__HOW TO COMPLETE THIS TASK__
Copy out each line of the data that holds the string "assign".

__RECORDS FOR THE TASK__
--------

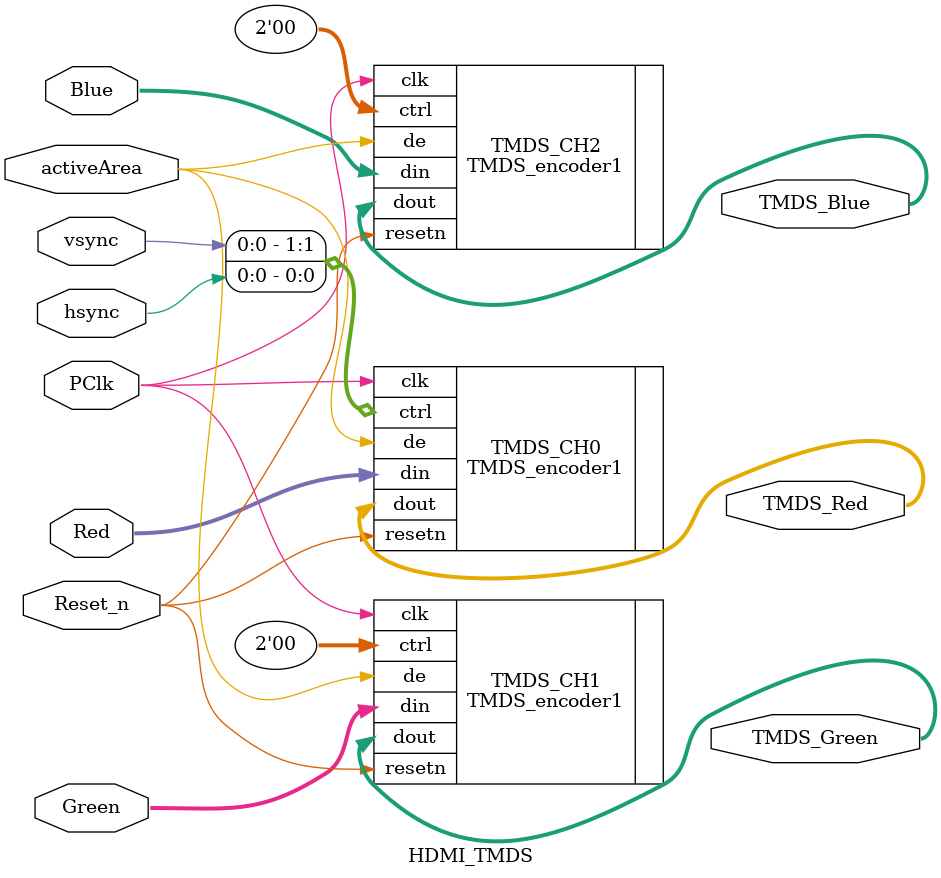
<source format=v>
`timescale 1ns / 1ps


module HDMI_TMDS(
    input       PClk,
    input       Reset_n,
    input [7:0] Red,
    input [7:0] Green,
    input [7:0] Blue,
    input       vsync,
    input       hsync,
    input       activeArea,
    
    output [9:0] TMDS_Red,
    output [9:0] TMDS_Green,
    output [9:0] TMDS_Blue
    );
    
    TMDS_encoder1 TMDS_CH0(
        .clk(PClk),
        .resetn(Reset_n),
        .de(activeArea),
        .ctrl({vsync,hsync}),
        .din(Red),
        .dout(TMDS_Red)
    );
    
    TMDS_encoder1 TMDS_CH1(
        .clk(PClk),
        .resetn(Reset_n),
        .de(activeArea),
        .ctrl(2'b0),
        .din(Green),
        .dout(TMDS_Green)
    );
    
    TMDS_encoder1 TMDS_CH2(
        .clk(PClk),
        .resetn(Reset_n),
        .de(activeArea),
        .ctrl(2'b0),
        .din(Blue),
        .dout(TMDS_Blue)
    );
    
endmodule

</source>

--------

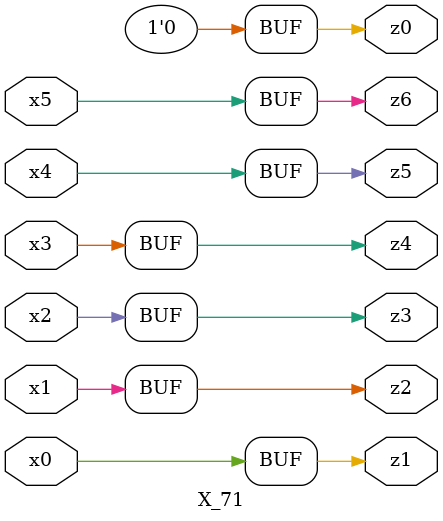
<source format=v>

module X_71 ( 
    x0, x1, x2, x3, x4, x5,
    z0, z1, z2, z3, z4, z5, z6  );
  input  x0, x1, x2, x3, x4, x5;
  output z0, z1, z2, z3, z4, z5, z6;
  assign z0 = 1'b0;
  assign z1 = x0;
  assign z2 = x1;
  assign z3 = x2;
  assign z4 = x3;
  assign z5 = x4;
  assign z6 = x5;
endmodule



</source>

--------

__SOLUTION TO THIS PROBLEM__
  assign z0 = 1'b0;
  assign z1 = x0;
  assign z2 = x1;
  assign z3 = x2;
  assign z4 = x3;
  assign z5 = x4;
  assign z6 = x5;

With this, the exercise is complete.